Larry Winget, career/management guru and bestselling author of It’s Called Work for a Reason. “I’ve chewed out a lot of people in my time and I’ve done it the right way and the wrong way. What I’ve learned is you can be loud and passionate and have a standard of excellence and people will expect that from you because it’s part of your style. But that’s never an excuse for bad manners.”

Bad manners in this case would be making a public example out of a person while distracting from the legitimate story: We, as a team, need to perform better and get the job done.

  • Your move: Remember that intensity is okay, but crossing the line into abuse or personal attacks destroys your credibility as a person who wants the best performance from yourself, your colleagues, and the entire organization. “Anyone who loses control like that demonstrates to everyone around them that there is an element of their personality that they do not master,” says Jeffries. Again, the public apology is in order and make it fast.

    After that, march to your boss’s office and explain yourself. By now everyone who works with you knows your intensity level, but after an outburst like this your boss needs reassurance that crossing the line won’t become a habit. Re-emphasize that your motivations come from a need and expectation of excellence — bosses surely understand that.

    And here’s a test: If she decides to discipline you, how does that make you feel? If you know you have it coming and take it, you’re probably on solid psychological ground. But if you think it’s unfair and/or unwarranted? If it makes you angrier? Time to take a closer look at yourself. Is this a pattern — and a problem? If you notice a pattern of rage, don’t simply try to control it by counting to ten every time you get mad; instead, consider getting some counseling. Further outbursts like this will transform you from someone people want to please into someone people want to see fail.

Variable #3: They deserved it.

While most would argue that Meg Whitman crossed a line when she went roller derby on her underling, what no one knows is whether or not her gripe with the employee was legitimate. And therein lies an area as gray as battleship paint when it comes to losing your temper at work. “Let’s be honest,” says Winget. “Sometimes people deserve to be ripped new orifices.”

  • Your move: You need to see this person in private, says Winget. “Get humble quick. Admit you were wrong — not about the chewing out, but about the public nature of it. Go to the person and say “I shouldn’t have said what I said to you out there. But privately, you need to know I’m not happy.”

    From there, “move forward from getting mad about it to actually doing something productive and changing that person’s ability to do their job,” says Alison Doyle, a job search expert for About.com and author of Internet Your Way to a New Job. Did they have the resources they needed? What was lacking? Ask the person: What can I do to help you do your job better? The fact is he or she simply may not be up to the task. But that shouldn’t be your decision based on one bad day.

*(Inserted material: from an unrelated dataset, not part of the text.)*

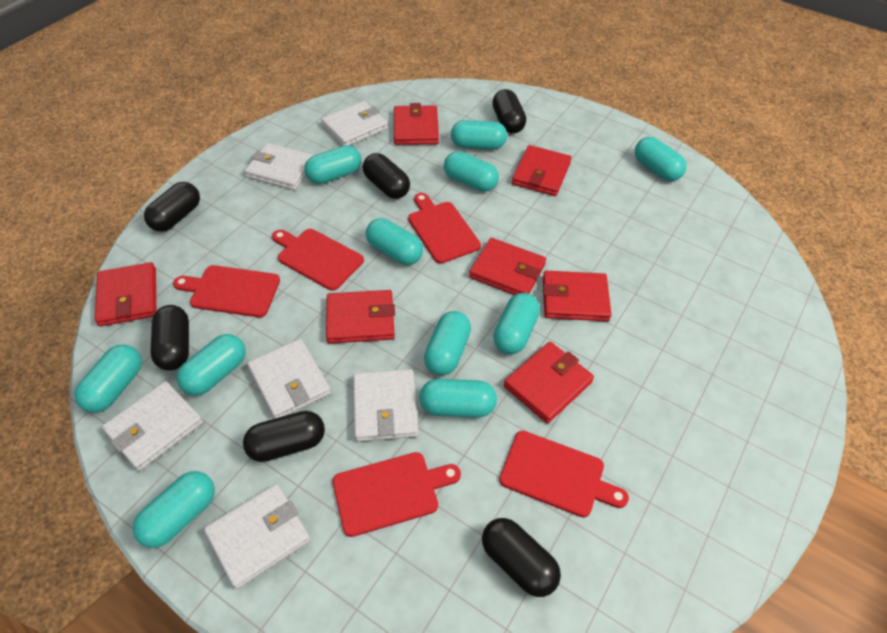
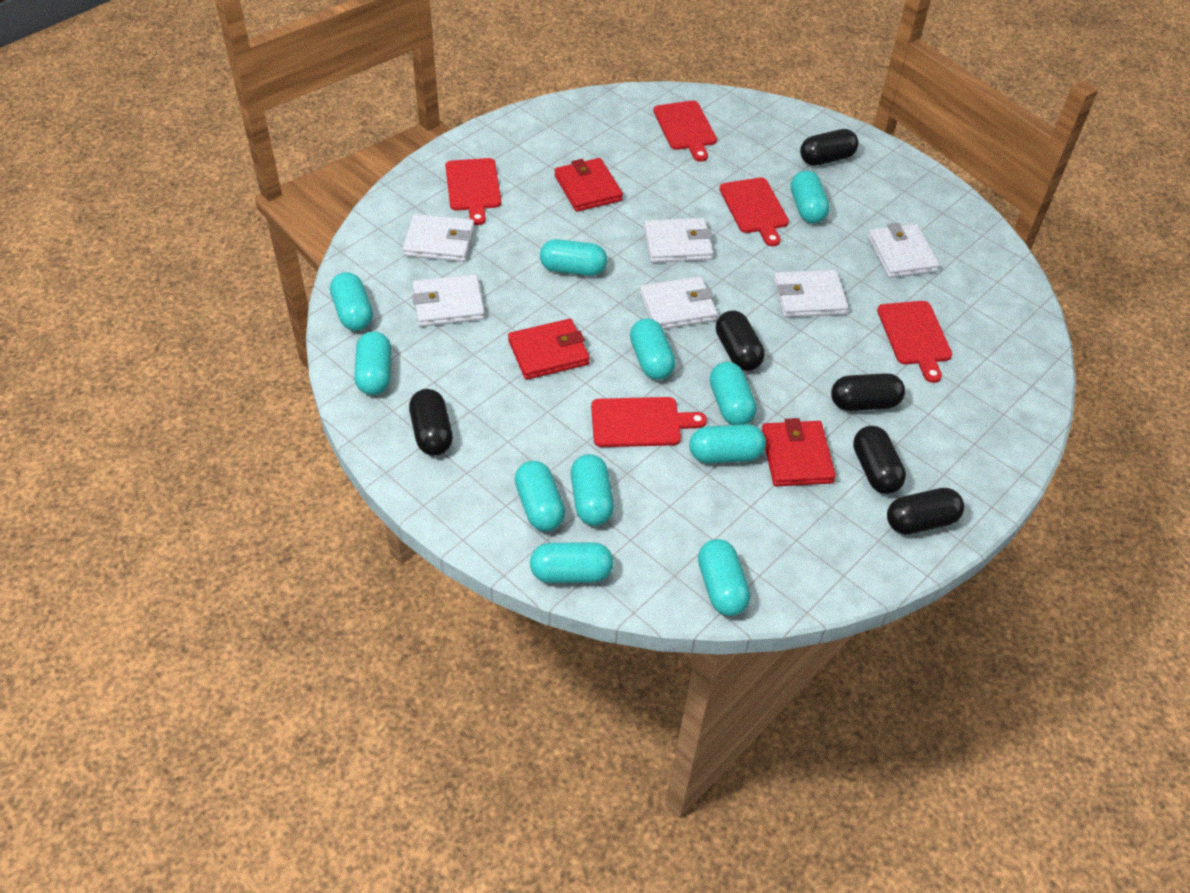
red wallet: [95,262,156,327] [326,290,395,344] [394,103,439,145] [469,238,546,295] [504,342,594,423] [512,145,572,196] [543,271,612,321] = 7 -> [508,319,590,380] [555,158,623,212] [761,418,836,486] = 3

Variable #4: The company culture.

The overall tone of your workplace may well be high-tension, high-pressure, and governed by screamers. Jeffries, a former stock broker, has seen Type A management first-hand. But he points to the aforementioned TV show Hell’s Kitchen — where top chef Gordon Ramsay abuses chef wannabes — as a prime example of how this kind of corporate culture functions.

“I guarantee that it’s in Ramsay’s contract to call people donkeys, throw food, and toss people out of the kitchen,” Jeffries says. “But if you watch, an interesting thing happens. The contestants all start off meek and mild. By the end of it they’ve all started shouting at each other because Ramsay sets the tone.”

  • Your move: Measure the viciousness of your attack versus the usual employee flesh-tearing. “If everyone shouts, what have you got to apologize for? It’s expected,” says Jeffries. “However, if you break the norm, if you shock and surprise people, you must ask yourself, ‘Have I gone too far? Have I set a standard for myself that I’m not happy with?’”

    At that point it may not just be about an apology. Then it becomes about who you’re becoming. “The hotheads may be the most successful there because that’s the culture the leadership fosters,” says Doyle. “But for you, decide: Am I okay with a culture of fear or tension? Can I keep my sanity and stay in this work environment?”

One Last Thing to Think About

We become locked into the present moment very easily, especially when dealing with the immediacy of failed projects and bad tempers. Consequently, as Winget notes, we start to think, “I’m working with this a—hole; I can be an a—hole back and it won’t really matter.” But it always matters — which is why you need to think about the future. “In 10, 12, 15 years, that a—hole’s your boss,” says Winget. “I’ve watched this happen too many times and it’s happened to me. I lost a deal because of it. So watch your tongue and be forward-thinking.”